Senate Majority Leader Mitch McConnell (R-Ky.) and other senators are fighting the Environmental Protection Agency's&nbs
Senate Majority Leader Mitch McConnell (R-Ky.) and other senators are fighting the Environmental Protection Agency's new Clean Power Plan.

WASHINGTON -- Coal state senators from both parties are trying to derail the Obama administration's new emissions regulations for coal-fired power plants.

Sens. Shelley Moore Capito (R-W.Va.) and Heidi Heitkamp (D-N.D.) introduced a measure on Tuesday that would prevent emissions limits for existing power plants from taking effect, while Senate Majority Leader Mitch McConnell (R-Ky.) and Sen. Joe Manchin (D-W.Va.) introduced another measure to block the limits for new power plants.

The Obama administration's Environmental Protection Agency released the final rules for new and existing power plants, which it calls the "Clean Power Plan," in August. Under the plan, each state must meet an EPA-set emissions limit, but can develop its own plans to meet that limit. The rules were published in the Federal Register last Friday

The plan, Heitkamp said in a floor speech Tuesday, "threatens the supply of abundant, affordable, and reliable electricity" in her state and across the country.

"There's a war on coal in America," said McConnell, "and the leader is the president of the United States." 

To resist the new rules, the senators are using the Congressional Review Act, a little-used provision that allows Congress to overturn executive branch regulations within 60 days of their publication in the Federal Register. A CRA measure only needs a simple majority to pass -- and in the Republican-controlled Senate, the group will probably get that -- but McConnell acknowledged Tuesday that Obama would likely veto the senators' attempt, and they don't have the two-thirds majority needed to override a veto.
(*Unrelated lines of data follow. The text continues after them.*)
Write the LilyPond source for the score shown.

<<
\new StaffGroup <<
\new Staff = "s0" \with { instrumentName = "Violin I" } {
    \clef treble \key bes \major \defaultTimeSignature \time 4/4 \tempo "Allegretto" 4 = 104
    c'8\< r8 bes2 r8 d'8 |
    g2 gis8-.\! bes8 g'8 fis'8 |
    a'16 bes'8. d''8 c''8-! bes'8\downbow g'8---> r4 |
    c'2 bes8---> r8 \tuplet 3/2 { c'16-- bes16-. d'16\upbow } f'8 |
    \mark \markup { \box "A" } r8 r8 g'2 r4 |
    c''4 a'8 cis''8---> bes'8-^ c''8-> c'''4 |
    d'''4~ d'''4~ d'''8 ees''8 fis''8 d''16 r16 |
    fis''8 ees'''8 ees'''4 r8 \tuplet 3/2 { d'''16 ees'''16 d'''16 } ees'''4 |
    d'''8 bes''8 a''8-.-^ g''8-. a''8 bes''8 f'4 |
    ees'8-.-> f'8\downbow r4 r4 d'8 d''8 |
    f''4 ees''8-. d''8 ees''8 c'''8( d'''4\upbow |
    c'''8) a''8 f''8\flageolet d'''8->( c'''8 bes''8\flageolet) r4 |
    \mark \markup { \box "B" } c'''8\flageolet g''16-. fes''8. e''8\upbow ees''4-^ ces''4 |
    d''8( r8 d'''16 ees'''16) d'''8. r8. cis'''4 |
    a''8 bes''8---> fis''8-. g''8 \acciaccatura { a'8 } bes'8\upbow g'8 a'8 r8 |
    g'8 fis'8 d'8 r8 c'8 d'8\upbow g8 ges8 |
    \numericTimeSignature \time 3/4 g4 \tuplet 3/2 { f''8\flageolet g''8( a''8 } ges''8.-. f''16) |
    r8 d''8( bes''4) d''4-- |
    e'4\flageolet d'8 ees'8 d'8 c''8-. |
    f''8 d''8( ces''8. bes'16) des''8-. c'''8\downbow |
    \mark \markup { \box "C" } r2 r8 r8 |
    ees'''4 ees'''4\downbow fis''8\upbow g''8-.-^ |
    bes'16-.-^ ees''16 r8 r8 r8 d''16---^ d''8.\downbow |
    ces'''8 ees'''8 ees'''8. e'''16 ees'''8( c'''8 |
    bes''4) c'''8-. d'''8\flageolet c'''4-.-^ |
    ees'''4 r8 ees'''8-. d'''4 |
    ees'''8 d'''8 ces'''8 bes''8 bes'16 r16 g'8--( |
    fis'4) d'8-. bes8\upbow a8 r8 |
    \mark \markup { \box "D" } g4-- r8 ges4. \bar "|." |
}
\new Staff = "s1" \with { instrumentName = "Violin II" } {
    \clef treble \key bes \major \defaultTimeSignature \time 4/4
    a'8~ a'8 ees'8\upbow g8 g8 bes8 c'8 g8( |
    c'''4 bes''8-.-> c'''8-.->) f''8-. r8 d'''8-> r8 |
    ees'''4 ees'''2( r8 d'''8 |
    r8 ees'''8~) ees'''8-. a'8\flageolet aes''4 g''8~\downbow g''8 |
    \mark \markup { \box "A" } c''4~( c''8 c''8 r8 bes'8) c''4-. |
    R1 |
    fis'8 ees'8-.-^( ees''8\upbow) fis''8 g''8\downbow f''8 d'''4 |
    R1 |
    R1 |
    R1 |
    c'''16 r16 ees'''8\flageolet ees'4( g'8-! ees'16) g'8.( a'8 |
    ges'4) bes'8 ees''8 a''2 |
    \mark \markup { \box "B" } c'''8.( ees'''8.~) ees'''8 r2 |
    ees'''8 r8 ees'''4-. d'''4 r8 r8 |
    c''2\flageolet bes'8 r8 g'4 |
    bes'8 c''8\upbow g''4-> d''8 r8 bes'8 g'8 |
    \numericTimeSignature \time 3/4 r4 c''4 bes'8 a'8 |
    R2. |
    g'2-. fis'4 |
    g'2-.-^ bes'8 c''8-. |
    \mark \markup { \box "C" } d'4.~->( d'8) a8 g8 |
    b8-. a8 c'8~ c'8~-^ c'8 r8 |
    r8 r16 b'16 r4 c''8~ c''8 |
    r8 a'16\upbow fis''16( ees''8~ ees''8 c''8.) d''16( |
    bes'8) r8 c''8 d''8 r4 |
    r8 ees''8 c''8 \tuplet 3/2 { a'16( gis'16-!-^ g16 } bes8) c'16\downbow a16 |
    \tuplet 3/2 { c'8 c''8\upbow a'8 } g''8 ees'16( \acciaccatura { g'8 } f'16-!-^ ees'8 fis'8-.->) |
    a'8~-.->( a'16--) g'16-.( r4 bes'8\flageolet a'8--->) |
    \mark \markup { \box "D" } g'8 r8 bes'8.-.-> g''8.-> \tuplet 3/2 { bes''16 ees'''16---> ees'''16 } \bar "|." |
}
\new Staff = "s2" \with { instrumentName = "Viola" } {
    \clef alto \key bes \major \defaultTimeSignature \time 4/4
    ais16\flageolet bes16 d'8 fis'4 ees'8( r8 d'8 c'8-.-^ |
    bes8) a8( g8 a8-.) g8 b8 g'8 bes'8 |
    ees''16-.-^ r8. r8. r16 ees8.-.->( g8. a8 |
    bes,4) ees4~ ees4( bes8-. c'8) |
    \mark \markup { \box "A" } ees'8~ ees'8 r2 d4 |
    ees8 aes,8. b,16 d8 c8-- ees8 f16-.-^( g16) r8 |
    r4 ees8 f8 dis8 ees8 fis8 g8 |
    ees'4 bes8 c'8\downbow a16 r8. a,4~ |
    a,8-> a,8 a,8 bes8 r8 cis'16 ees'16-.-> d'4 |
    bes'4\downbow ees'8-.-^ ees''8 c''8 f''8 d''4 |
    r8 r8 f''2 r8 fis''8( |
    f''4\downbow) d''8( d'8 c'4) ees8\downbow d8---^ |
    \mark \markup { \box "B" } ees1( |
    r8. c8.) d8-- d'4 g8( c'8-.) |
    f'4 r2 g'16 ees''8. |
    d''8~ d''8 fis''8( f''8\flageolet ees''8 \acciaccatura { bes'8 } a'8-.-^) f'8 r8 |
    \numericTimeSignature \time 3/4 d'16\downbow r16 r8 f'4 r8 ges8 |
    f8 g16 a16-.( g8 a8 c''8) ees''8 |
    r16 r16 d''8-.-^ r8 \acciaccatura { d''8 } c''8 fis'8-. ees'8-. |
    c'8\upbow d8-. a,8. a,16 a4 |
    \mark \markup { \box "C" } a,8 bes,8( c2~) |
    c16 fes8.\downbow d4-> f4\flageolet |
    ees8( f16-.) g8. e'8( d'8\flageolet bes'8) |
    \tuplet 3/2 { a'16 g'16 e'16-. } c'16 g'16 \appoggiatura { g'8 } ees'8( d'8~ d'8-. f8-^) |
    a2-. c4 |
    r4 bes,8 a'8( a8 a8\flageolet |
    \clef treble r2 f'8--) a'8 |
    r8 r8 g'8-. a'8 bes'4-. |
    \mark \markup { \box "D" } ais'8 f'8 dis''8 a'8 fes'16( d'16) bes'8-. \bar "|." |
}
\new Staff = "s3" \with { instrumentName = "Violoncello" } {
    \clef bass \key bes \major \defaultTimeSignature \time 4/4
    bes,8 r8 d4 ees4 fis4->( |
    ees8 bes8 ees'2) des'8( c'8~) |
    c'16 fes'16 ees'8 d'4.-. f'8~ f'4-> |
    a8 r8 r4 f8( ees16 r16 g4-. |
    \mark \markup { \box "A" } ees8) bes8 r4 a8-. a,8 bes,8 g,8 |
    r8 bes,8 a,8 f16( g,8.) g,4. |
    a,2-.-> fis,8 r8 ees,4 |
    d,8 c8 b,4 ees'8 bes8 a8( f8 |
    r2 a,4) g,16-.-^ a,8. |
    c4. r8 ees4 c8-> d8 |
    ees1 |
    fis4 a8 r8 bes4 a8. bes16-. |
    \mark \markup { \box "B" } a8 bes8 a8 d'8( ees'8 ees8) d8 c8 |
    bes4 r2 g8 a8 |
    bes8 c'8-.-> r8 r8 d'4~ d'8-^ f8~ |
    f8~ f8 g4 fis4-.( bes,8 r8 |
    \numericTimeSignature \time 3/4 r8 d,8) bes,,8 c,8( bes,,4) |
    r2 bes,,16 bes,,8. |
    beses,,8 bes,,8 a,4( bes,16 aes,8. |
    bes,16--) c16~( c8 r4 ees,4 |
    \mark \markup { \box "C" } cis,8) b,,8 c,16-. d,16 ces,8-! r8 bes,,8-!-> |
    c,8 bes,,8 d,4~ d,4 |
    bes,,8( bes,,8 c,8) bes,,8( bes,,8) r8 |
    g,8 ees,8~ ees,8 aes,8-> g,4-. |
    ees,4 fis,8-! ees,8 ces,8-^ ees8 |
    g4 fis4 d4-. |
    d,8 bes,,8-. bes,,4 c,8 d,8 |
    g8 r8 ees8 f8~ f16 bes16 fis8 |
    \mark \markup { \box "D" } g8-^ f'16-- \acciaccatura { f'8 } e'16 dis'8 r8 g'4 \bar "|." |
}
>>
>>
The majority leader, who has also been working to convince world leaders that the U.S. is not serious about committing to an international climate agreement, also downplayed the importance of cutting emissions in the U.S. Doing so, he said, would have "as much impact as dropping a pebble in the ocean, and yet we're paying a real price for it here at home."

McConnell has previously avoided answering the question of whether or not greenhouse gas emissions generated by burning fossil fuels cause climate change, stating that he is "not a scientist."

While the majority of Senate Republicans and a handful of Democrats like Heitkamp and Manchin would likely vote for the measures, some other vulnerable moderates are backing the administration's climate efforts. Sen. Kelly Ayotte (R-N.H.) came out in support of the rules on Sunday, breaking from party leadership.